En 1827, Kuniyoshi reçoit une importante commande : il doit réaliser une série d’illustrations pour le One hundred and eight heroes of the popular Suikoden all told, un livre basé sur un conte chinois très populaire, Au bord de l’eau (“Shuihu Zhuan” en chinois). À travers cette série, l’artiste fait naître des personnages virils et masculins sur les corps desquels s’enroulent serpents et autres dragons colorés. Des dessins qui ont beaucoup influencé la mode d’Edo, et qui l’ont fait entrer dans le cercle très fermé des artistes qui ont façonné les ukiyo-e japonaises.
Horiyoshi III
À 70 ans, Horiyoshi III est l’un des maîtres-tatoueurs les plus respectés du Japon. Formé par Horiyoshi I, dont il a hérité le nom, sa réputation a depuis longtemps dépassé les frontières de l’archipel nippon : grâce à son talent, il a largement contribué à populariser le tatouage japonais dans les années 80, redorant sur la scène mondiale le blason d’un art encore parfois controversé sur ses propres terres.

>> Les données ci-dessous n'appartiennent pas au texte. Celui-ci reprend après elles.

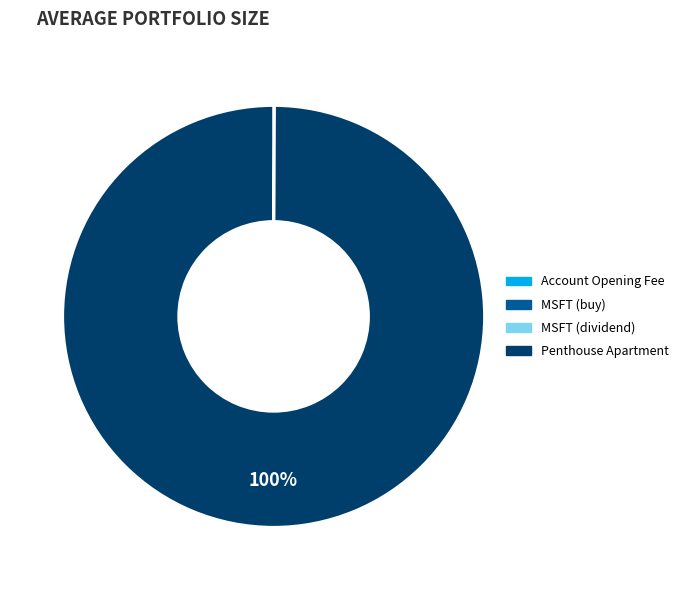

The Penthouse Apartment slice represents 100% of the pie. True or false?

True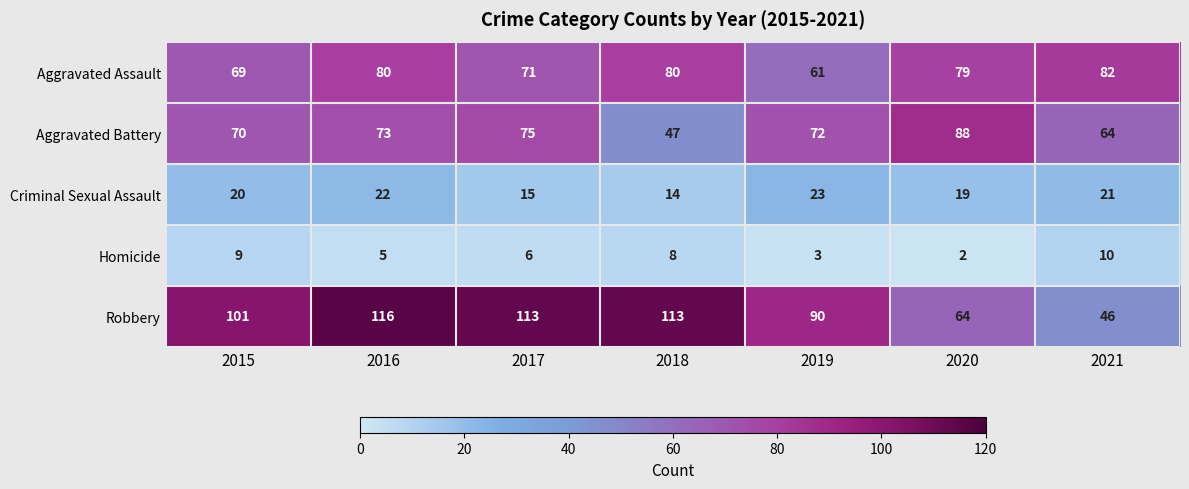

Between 2016 and 2020, which series saw the biggest shift?

Robbery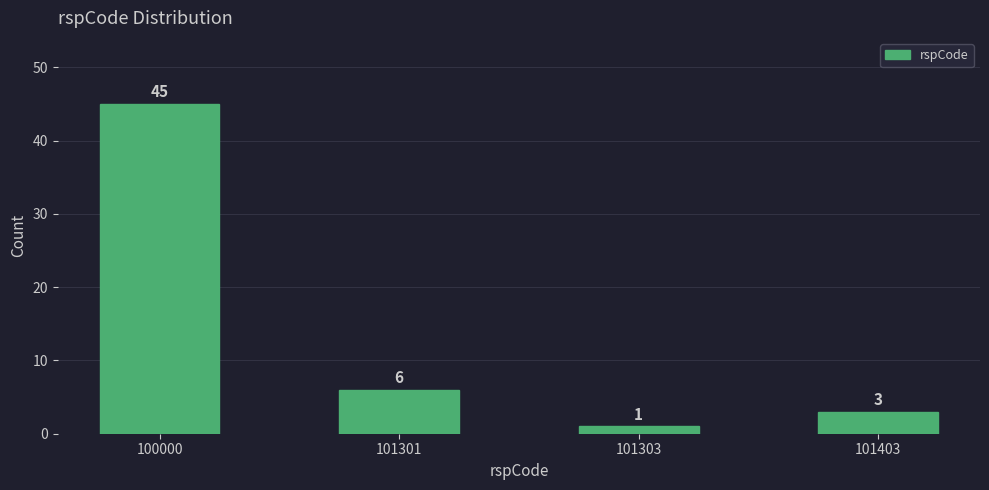

Reading left to right, what are all the values shown in this chart?

45	6	1	3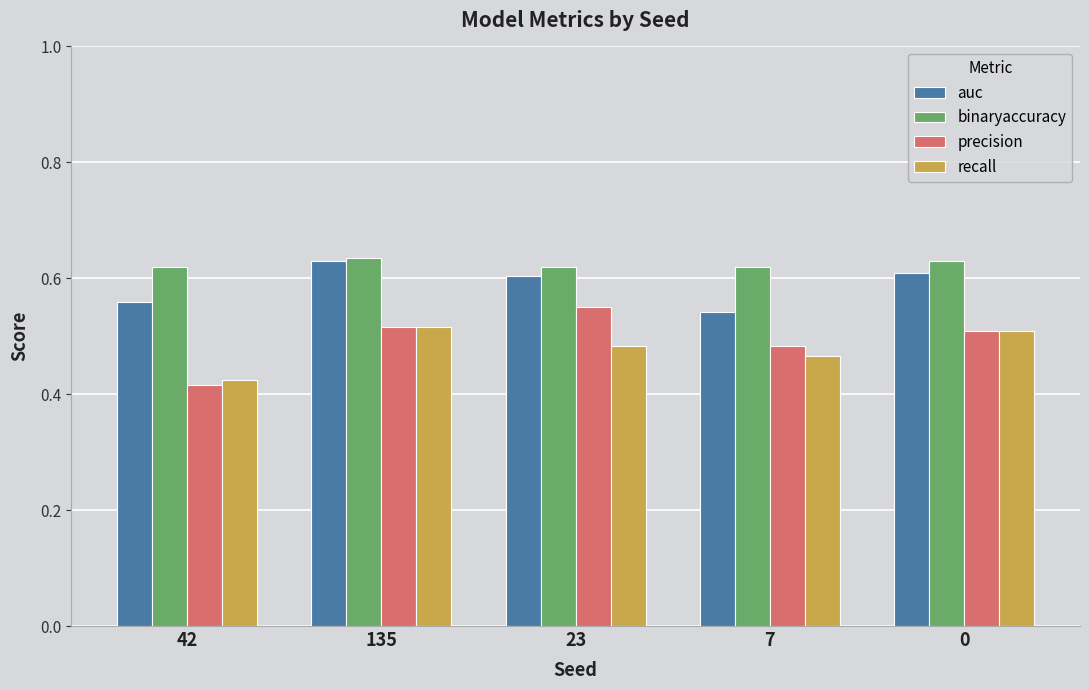

How many bars are there in each group?

4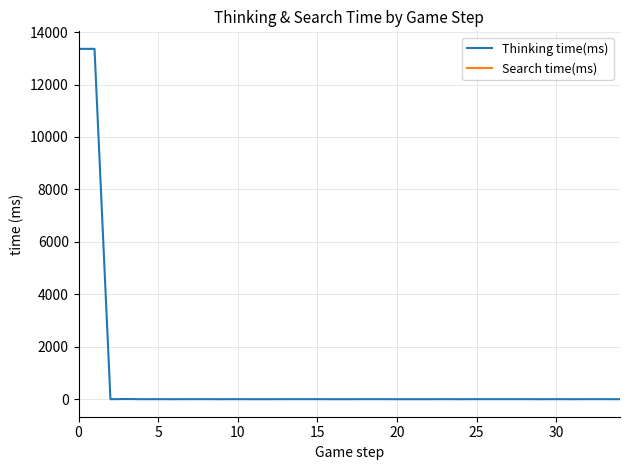

In Thinking time(ms), how many points are lower than both neighbors (excluding endpoints)?

7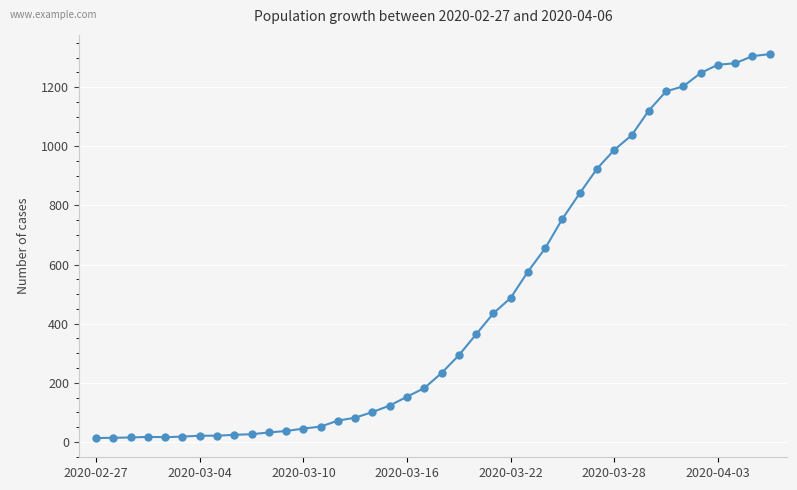

What is the greatest value displayed?

1312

Preuve de son ouverture d’esprit en matière de tatouage, il est l’un des premiers tatoueurs traditionnels japonais à avoir abandonné le tebori (la technique traditionnelle, qui se pratique à l’aide de deux bâtons de bois au bout desquels est implantée une multitude de fines aiguilles) pour le dermographe, et a pris comme élève un Européen : Horikitsune, qui perpétue aujourd’hui l’héritage de son maître à Londres, où il a installé son studio, et plus largement en Europe.